Левитану не пришлось работать в тот вечер. Юношу заставили выпить за русское искусство, за французских колористов-барбизонцев, за пейзажистов всего света, -- и Левитан охмелел.
После захода солнца Саврасов, пошатываясь, поднялся. Он держал за горлышко пустую бутылку, размахивал ею и. твердил:
-- Не-е-т, Алексея Саврасова с ног не повалишь! Саврасов никогда по земле не ползает! Он видит и не ошибается.
Художник прищурил левый глаз и с силой швырнул бутылку в сосну, стоявшую на полянке шагах в тридцати.
-- Урр аI -- закричал Иван Кузьмич, когда Саврасов попал. -- Выстрел Вильгельма Телля! Я обнажаю перед тобой голову, славный метатель диска!
Он снял свою измятую шляпу и подбросил ее в воздух. Алексей Кондратьевич торжествовал, радостно усмехаясь.
-- Стеклянные брызги, -- сказал Левитан Саврасову, -- похожи были на серебристый водопад.
-- Ну, вы, поэты! -- пренебрежительно ответил Алексей Кондратьевич. --Какой там водопад. Не в этом дело! Сила удара какова! Меткость! Сорокаградусная саврасовские глаза не ослепит!.. Шалишь! Не поддадимся!
Юноше пришлось вести и Саврасова и Кондратьева. Стоя они оказались пьянее, чем сидя. Только около полуночи добрались они на квартиру к Ивану Кузьмичу в конце Каланчевской улицы, недалеко от вокзалов.

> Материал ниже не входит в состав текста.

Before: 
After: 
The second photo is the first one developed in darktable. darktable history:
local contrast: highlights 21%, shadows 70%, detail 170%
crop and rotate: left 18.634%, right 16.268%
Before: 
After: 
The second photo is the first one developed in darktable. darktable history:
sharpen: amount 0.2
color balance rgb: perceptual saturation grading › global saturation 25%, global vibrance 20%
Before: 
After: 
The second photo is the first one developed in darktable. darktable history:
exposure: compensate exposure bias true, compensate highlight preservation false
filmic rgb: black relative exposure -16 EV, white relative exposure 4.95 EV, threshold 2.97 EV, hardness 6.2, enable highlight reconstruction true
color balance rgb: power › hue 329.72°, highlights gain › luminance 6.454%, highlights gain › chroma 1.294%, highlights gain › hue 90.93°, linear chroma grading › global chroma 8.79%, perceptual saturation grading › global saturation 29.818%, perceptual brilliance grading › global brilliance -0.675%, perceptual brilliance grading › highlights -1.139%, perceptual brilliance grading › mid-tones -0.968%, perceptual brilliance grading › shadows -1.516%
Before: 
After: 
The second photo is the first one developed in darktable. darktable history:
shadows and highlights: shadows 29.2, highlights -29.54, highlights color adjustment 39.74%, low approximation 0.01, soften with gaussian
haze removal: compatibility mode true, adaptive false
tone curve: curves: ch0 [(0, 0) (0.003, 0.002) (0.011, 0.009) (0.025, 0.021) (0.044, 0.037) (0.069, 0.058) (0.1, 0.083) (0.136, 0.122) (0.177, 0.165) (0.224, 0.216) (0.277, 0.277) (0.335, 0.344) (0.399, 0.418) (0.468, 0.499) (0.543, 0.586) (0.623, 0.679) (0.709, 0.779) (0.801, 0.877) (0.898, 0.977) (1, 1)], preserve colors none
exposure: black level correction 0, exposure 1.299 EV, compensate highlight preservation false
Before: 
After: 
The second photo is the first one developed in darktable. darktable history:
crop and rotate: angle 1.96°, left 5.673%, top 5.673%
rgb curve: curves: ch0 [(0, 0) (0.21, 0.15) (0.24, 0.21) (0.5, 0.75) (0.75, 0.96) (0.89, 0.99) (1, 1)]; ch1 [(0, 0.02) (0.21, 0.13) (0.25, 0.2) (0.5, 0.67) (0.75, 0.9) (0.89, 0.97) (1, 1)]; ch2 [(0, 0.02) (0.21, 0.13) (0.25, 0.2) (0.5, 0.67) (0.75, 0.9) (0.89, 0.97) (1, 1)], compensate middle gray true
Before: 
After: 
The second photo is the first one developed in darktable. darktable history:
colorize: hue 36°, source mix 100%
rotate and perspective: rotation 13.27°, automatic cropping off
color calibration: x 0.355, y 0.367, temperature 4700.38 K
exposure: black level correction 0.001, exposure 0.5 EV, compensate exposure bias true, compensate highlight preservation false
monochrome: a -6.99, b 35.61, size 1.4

Поэт Никольского рынка жил в мансарде. На темный чердак взбирались гуськом. Впереди показывал дорогу сам хозяин, за ним шествовал Саврасов, замыкал подъем "на небеса" Левитан. Он был трезвее, и ему доверили зажигать спички, чтобы освещать путь. Еще на лестнице Саврасов вдруг остановился и сказал Кондратьеву:
-- Стой, непризнанный Байрон! Дворец твой пуст или наполнен? А то мы должны сначала обеспечить себя на ночь необходимым фуражом и... пресной водой...
-- У меня есть спирт и рубец, -- ответил Иван Кузьмич.
Саврасов успокоенно и радостно воскликнул:
-- Ну, это я люблю! Ползи, друг, дальше. Исаак, зажигай светильник и следуй за мной.
В низенькой чердачной комнате с несколькими стульями, столом и широкой двухспальной кроватью Левитан с трудом отыскал лампу-"молнию". Иван Кузьмич не помнил, где она была. Только излазив по всем закоулкам, Левитан наткнулся на нее под кроватью. Саврасов громко засмеялся.
-- Сочинитель! -- произнес он с большим чувством. -- Вот это сочинитель! Он трудится всю ночь, тушит свет с петухами и задвигает светильник под свое ложе, чтобы не наступить на него неосторожной ногой поутру. Исаак, внимай бывалым художникам. Рассвет в мансарде и темен и сумрачен...
Иван Кузьмич торжественно подхватил:
-- Так жил великий испанец Камоэнс, в сыром подвале, в рубище, без пищи, но свеча его не угасла вовек.
Левитан зажег свет и осмотрелся. Все стены этого нищего жилья взамен обоев по белой штукатурке были покрыты эскизами и этюдами, сделанными углем. Саврасов заметил взгляд Левитана и с иронией сказал:
-- Это я мазал. Ивану Кузьмичу некогда блуждать по подмосковным рощам, как нам с тобой, так я их ему на стены перенес. Вот он, друг милый, и гуляет под сенью моего искусства.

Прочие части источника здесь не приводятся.